[Start of Attachment]

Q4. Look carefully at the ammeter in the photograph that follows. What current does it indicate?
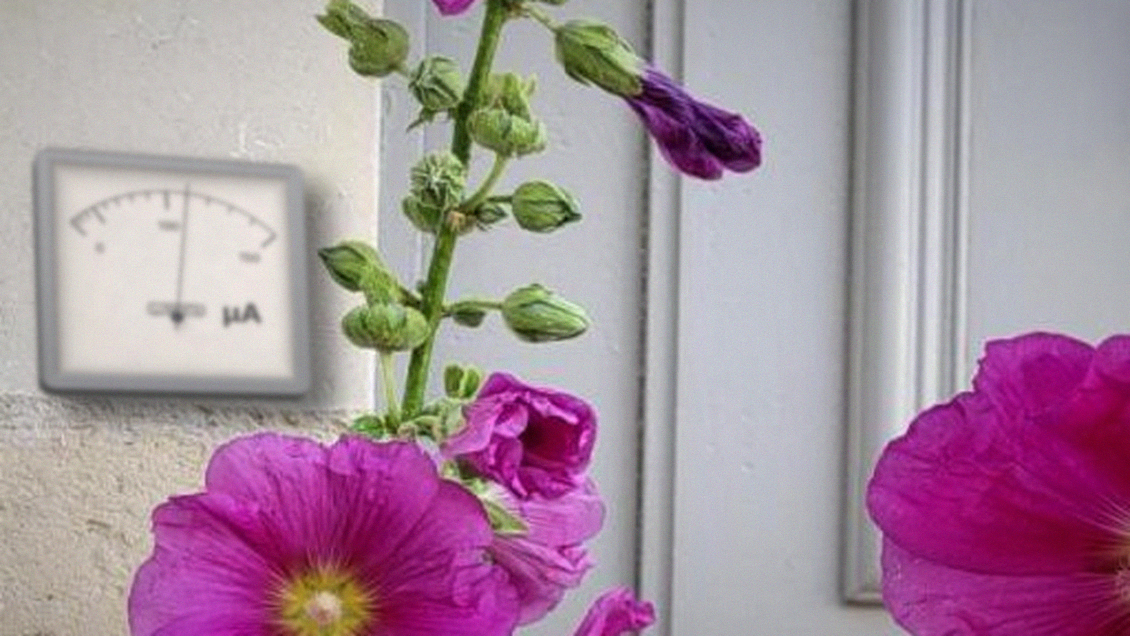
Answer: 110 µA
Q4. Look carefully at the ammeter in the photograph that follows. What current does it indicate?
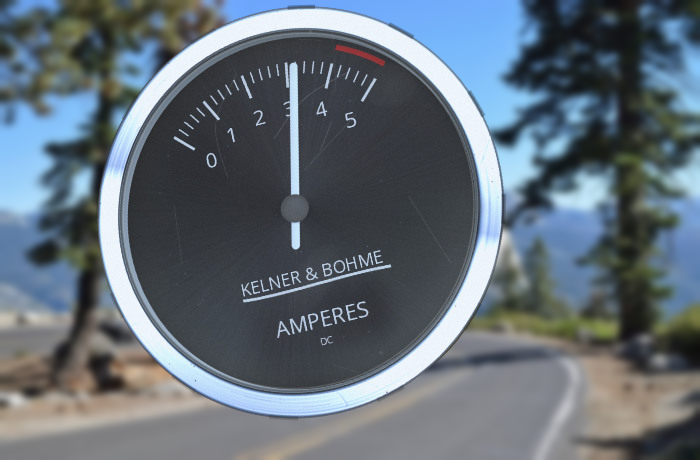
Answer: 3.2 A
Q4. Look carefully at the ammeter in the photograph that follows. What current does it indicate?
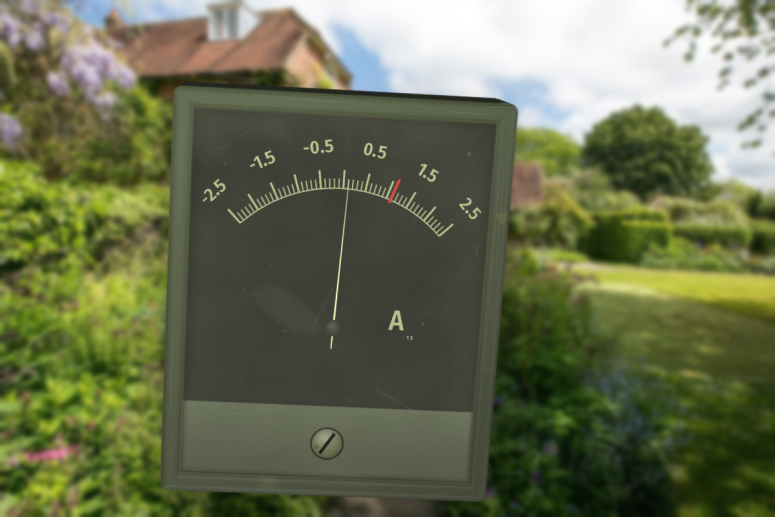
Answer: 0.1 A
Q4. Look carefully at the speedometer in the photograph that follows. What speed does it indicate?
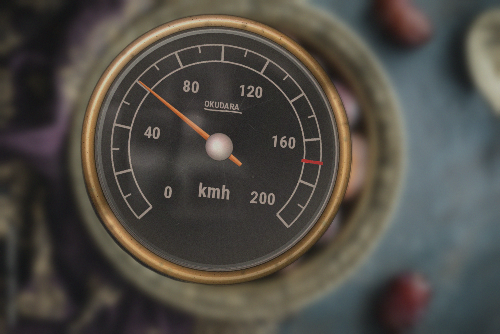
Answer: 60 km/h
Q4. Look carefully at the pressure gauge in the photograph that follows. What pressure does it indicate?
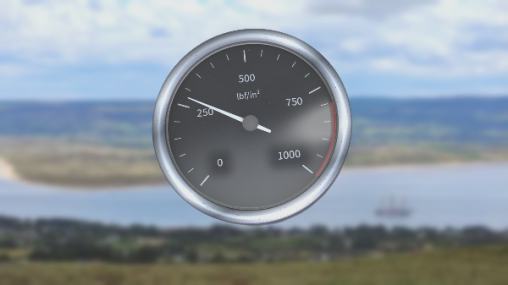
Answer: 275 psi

[End of Attachment]

What is expected =
Please arrange all of the lines above as a numbered list, skipping any blank lines and leaving the pictures out.

Task result =
1. Q4. Look carefully at the ammeter in the photograph that follows. What current does it indicate?
2. Answer: 110 µA
3. Q4. Look carefully at the ammeter in the photograph that follows. What current does it indicate?
4. Answer: 3.2 A
5. Q4. Look carefully at the ammeter in the photograph that follows. What current does it indicate?
6. Answer: 0.1 A
7. Q4. Look carefully at the speedometer in the photograph that follows. What speed does it indicate?
8. Answer: 60 km/h
9. Q4. Look carefully at the pressure gauge in the photograph that follows. What pressure does it indicate?
10. Answer: 275 psi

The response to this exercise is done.